In Breve
- Qual è l'obiettivo della proposta della Commissione Ue?
- Regolamentare l'accesso dei minori a Internet e alle reti sociali.
- Quali sono i rischi associati all'uso delle reti sociali?
- Problemi emotivi, difficoltà a dormire e ansia nei giovani.
- Qual è l'età minima suggerita per l'accesso alle reti sociali?
- 13 anni, inferiore rispetto ad altri paesi come Australia e Regno Unito.
Regolamentazione dell’accesso dei minori alle reti sociali: la proposta della Commissione Ue
La Commissione europea sta preparando una proposta legislativa che sarà presentata in autunno, mirata a regolamentare l’accesso dei minori a Internet e alle reti sociali. Questa iniziativa si basa sulle raccomandazioni di un gruppo di esperti che suggerisce un approccio graduale e armonizzato, differenziato in base all’età e al tipo di contenuto.
Ursula von der Leyen, presidente della Commissione, ha sottolineato l’importanza di questa proposta, affermando che “le reti sociali non sono un giocattolo”. Ha citato ricerche che evidenziano i danni associati all’uso eccessivo degli schermi, con quasi il 60% dei giovani che riporta problemi emotivi e psicologici, difficoltà nel sonno e ansia, trascorrendo in media tra le quattro e le sei ore al giorno davanti a uno schermo.
Il gruppo di esperti, istituito tre mesi fa e composto da pedagoghi, giuristi, esperti di tecnologia, psicologi, medici e rappresentanti dei giovani, è guidato dai ricercatori Jörg M. Fegert e Maria Melchior.
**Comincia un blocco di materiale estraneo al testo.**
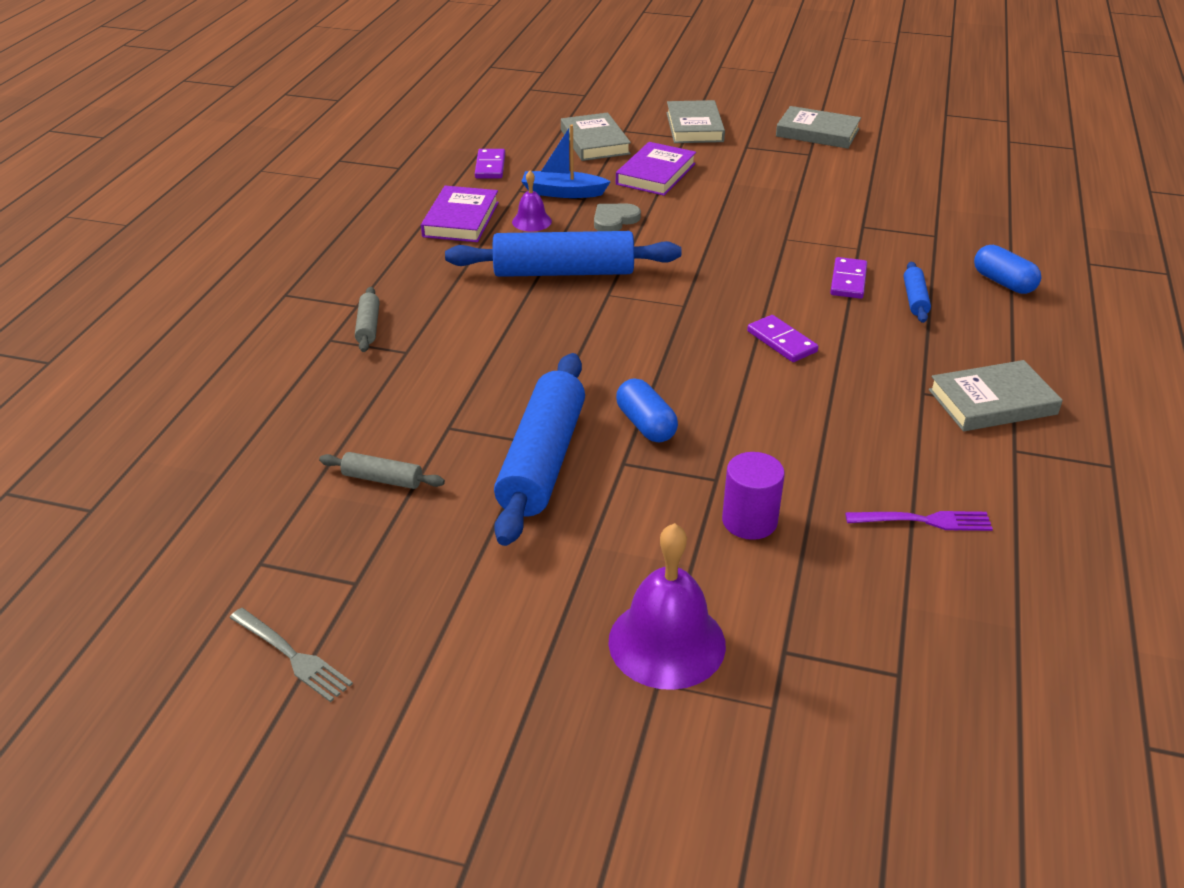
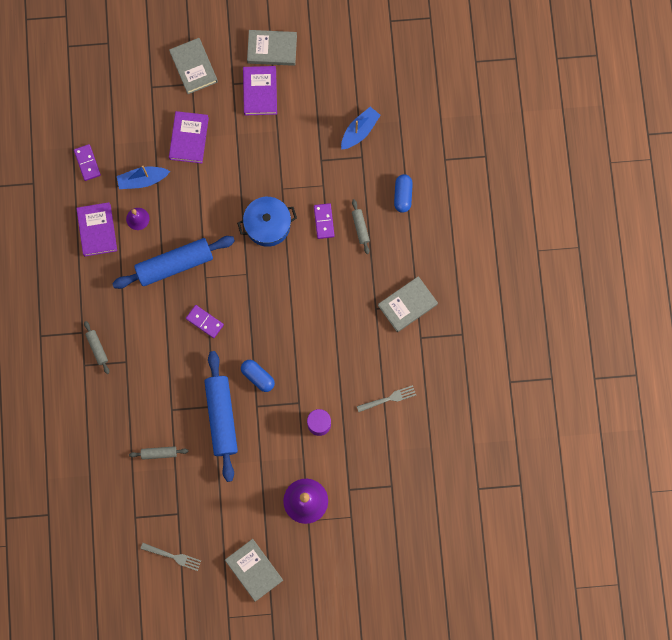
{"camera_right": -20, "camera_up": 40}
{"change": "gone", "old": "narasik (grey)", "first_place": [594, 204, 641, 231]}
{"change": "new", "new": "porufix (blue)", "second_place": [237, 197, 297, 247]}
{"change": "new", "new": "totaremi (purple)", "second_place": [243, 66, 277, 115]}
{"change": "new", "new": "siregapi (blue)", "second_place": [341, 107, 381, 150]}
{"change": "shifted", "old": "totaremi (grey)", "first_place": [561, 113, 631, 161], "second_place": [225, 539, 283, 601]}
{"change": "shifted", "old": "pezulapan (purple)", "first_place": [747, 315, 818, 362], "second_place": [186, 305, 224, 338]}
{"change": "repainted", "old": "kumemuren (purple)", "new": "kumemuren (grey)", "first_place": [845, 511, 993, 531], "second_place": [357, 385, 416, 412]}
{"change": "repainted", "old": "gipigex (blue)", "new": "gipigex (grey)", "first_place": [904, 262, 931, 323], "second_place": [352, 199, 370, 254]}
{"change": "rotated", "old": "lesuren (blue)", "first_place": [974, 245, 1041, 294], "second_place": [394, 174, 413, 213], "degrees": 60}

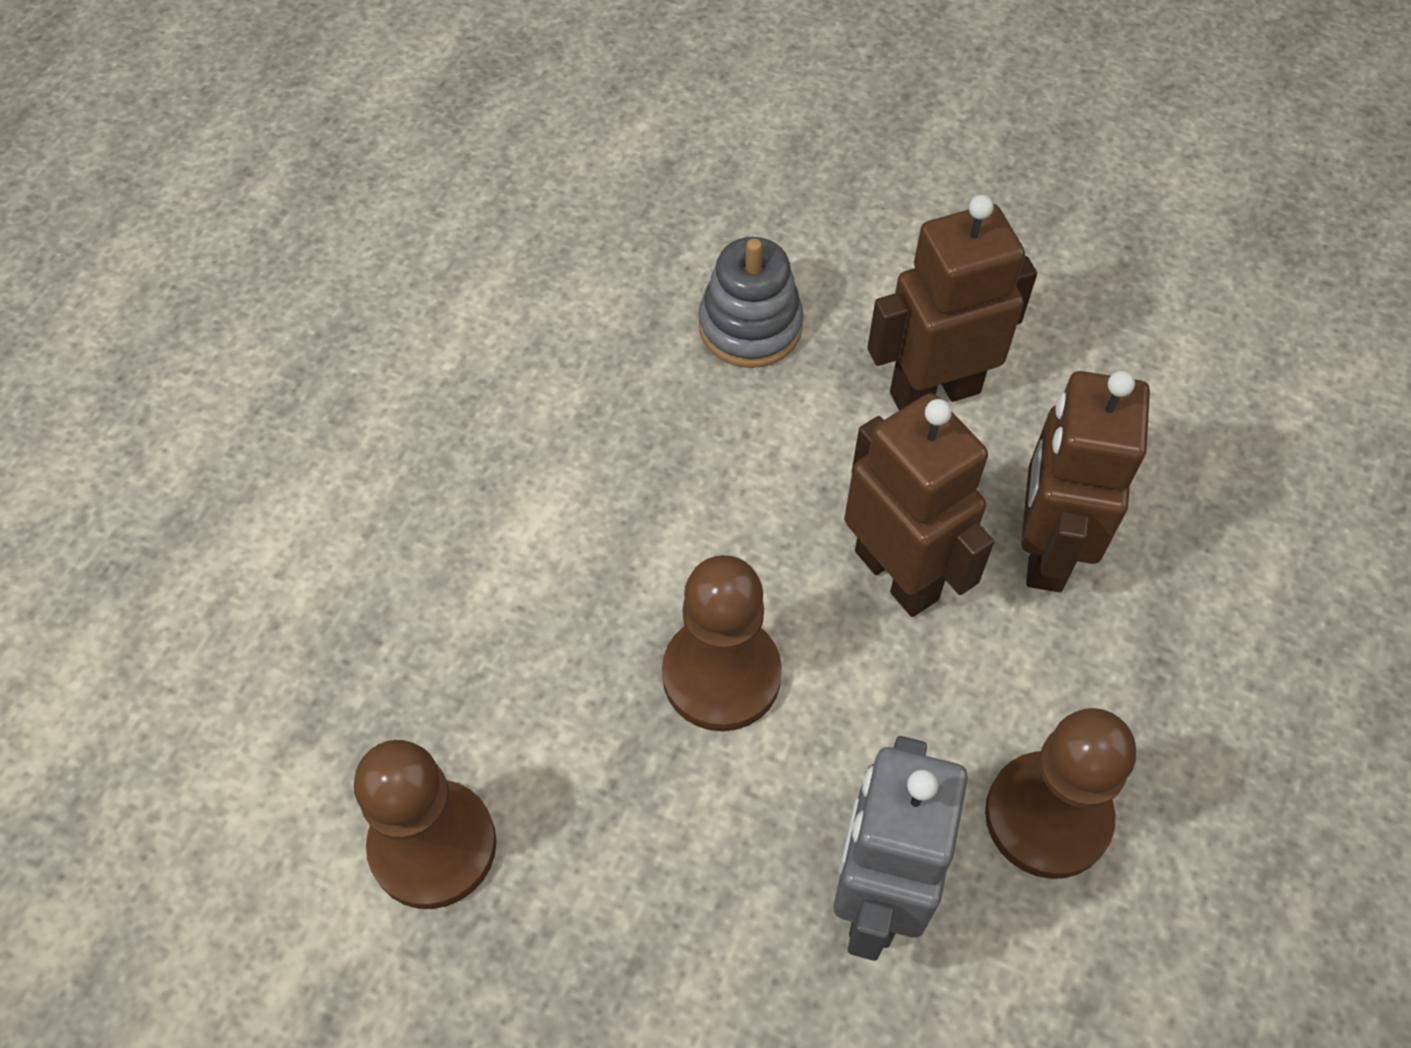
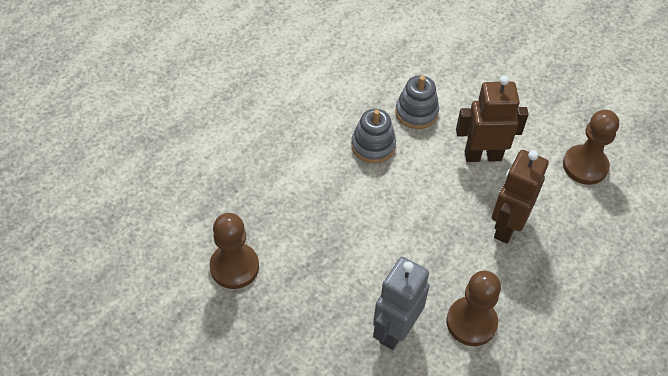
{"camera_right": 15, "camera_up": -5}
{"change": "gone", "old": "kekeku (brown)", "first_place": [844, 393, 994, 617]}
{"change": "new", "new": "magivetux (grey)", "second_place": [351, 109, 396, 163]}
{"change": "shifted", "old": "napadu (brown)", "first_place": [662, 555, 782, 731], "second_place": [563, 110, 619, 185]}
Le loro raccomandazioni includono che i bambini sotto i tre anni non abbiano accesso a schermi; per i bambini dai 3 ai 13 anni, l’accesso a Internet dovrebbe avvenire solo sotto supervisione adulta e per periodi limitati. Per i ragazzi dai 13 ai 18 anni, l’accesso dovrebbe essere consentito solo se i contenuti sono appropriati e le piattaforme rispettano le normative vigenti, come ad esempio limitando lo scorrimento infinito.
La Commissione ha definito urgente la proposta per evitare la frammentazione del mercato unico, specialmente dopo che alcuni governi nazionali hanno già avviato provvedimenti autonomi. L’età minima suggerita di 13 anni è inferiore rispetto a quella stabilita in altri paesi, come Australia e Regno Unito (16 anni) e Francia (15 anni). Gli esperti avvertono che limiti più elevati possono essere aggirati dai più giovani.
In aggiunta, recenti cause legali, tra cui una sentenza negli Stati Uniti che ha condannato le società Meta e Google a risarcire una giovane di 20 anni per danni legati alla dipendenza dalle piattaforme, hanno messo in luce i rischi associati all’uso delle reti sociali. Un sondaggio Eurobarometro pubblicato con il rapporto ha rivelato che il 63% degli europei è favorevole all’adozione di norme comuni per limitare l’accesso dei minori in base all’età. Di questi, il 36% sostiene un divieto assoluto sotto una certa soglia, mentre il 27% è favorevole a un accesso graduale. Solo il 15% preferisce potenziare le forze dell’ordine e il 13% affida la supervisione a genitori e scuole senza interventi da parte dell’Unione Europea.